Praying for a speedy recovery, Loy. Hate I missed you when you brought the fish by to BB Don the other day. Look forward to seeing you soon. Get well soon!


----------



## Flounder Grey (Jan 25, 2015)

Glad to here things are going well. Behave yourself and do not get frisky to soon.
R


----------



## shadslinger (Aug 21, 2005)

2slick those coordinators are good from Browders to island tha mostly the east side all the west the a rood to west bank at 


Sent from my iPhone using Tapatalk


----------



## Whitebassfisher (May 4, 2007)

shadslinger said:


> 2slick those coordinators are good from Browders to island tha mostly the east side all the west the a rood to west bank at


Just before 3AM, from his hospital bed recovering from surgery on his neck, and he is still thinking fishing!! :sheepy:


----------



## 2slick (Dec 5, 2008)

Whitebassfisher said:


> Just before 3AM, from his hospital bed recovering from surgery on his neck, and he is still thinking fishing!! :sheepy:


That'll be his therapy!

I just want to say a couple things. I had messaged SS a couple times before we came to Beacon Bay. I went down to the fish cleaning shed here one day and introduced myself to him. He immediately offered to give me coordinates of stumps he had marked over the years. I was so impressed with his generosity.

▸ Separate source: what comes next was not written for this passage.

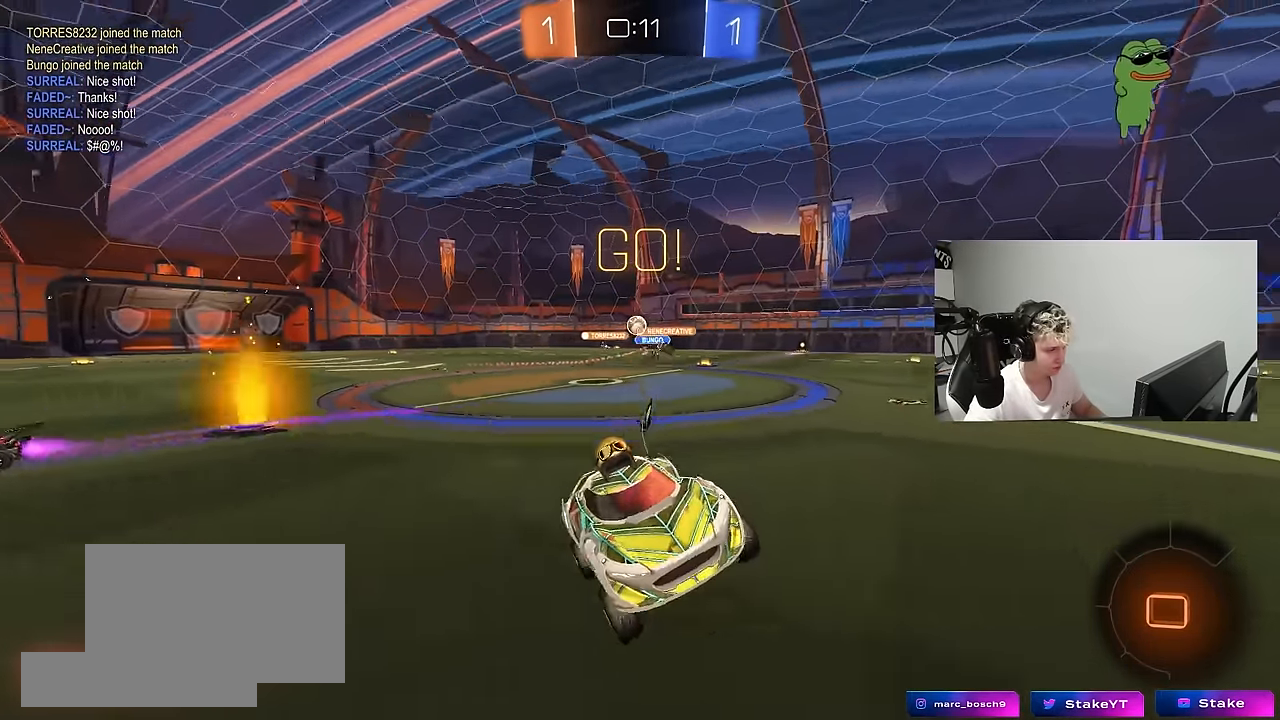
{"keys": ["d", "w"], "mouse": [], "mouse_move": "still", "events": [[83, "w", "down"], [167, "d", "down"], [367, "shift", "down"], [450, "shift", "up"]]}
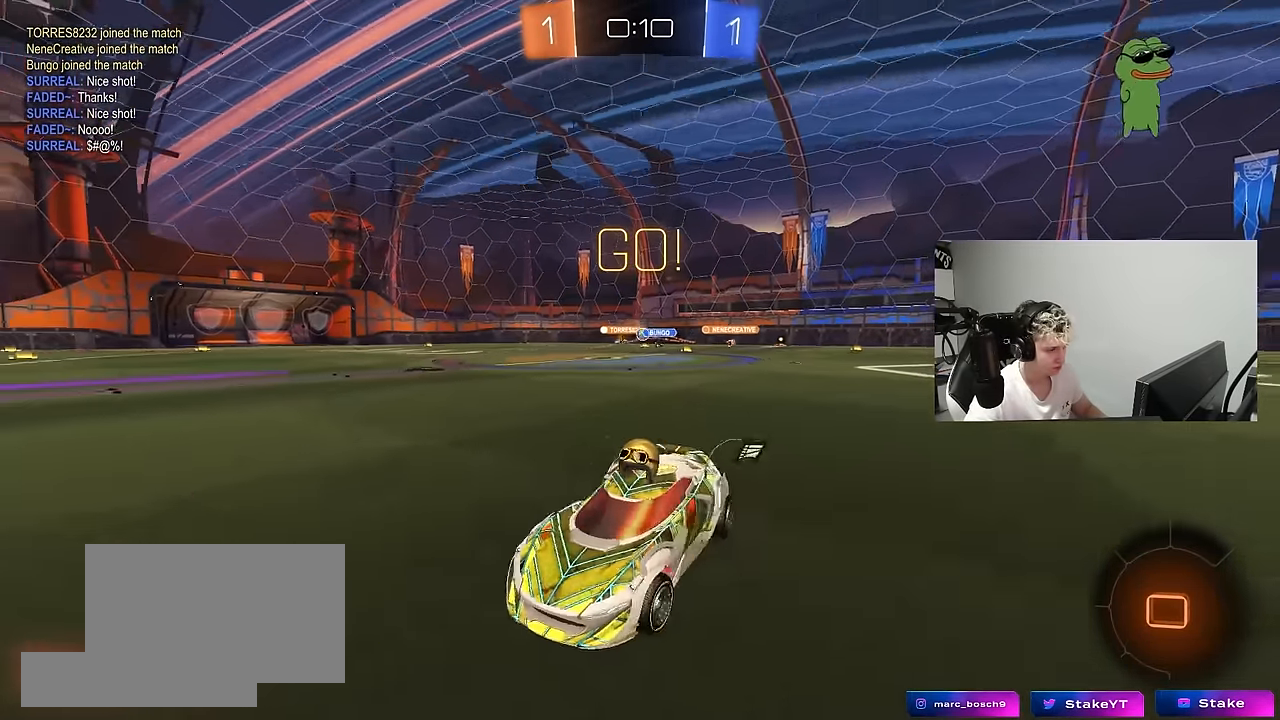
{"keys": ["d", "w"], "mouse": [], "mouse_move": "still", "events": []}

BTW, Loy, it's all in my Garmin now. (after a few failed attempts) Thanks so much.


----------



## Gofish2day (May 9, 2006)

Those nurses wake you every hour. Hard place to get a good nights sleep.
Glad you are doing OK Loy!


----------



## shadslinger (Aug 21, 2005)

Doing fair had a setback due to swallowing, some things want to slip over to airway because of intubation aggravation and swelling.
They won't let me go until that's resolved, couple of more days I think.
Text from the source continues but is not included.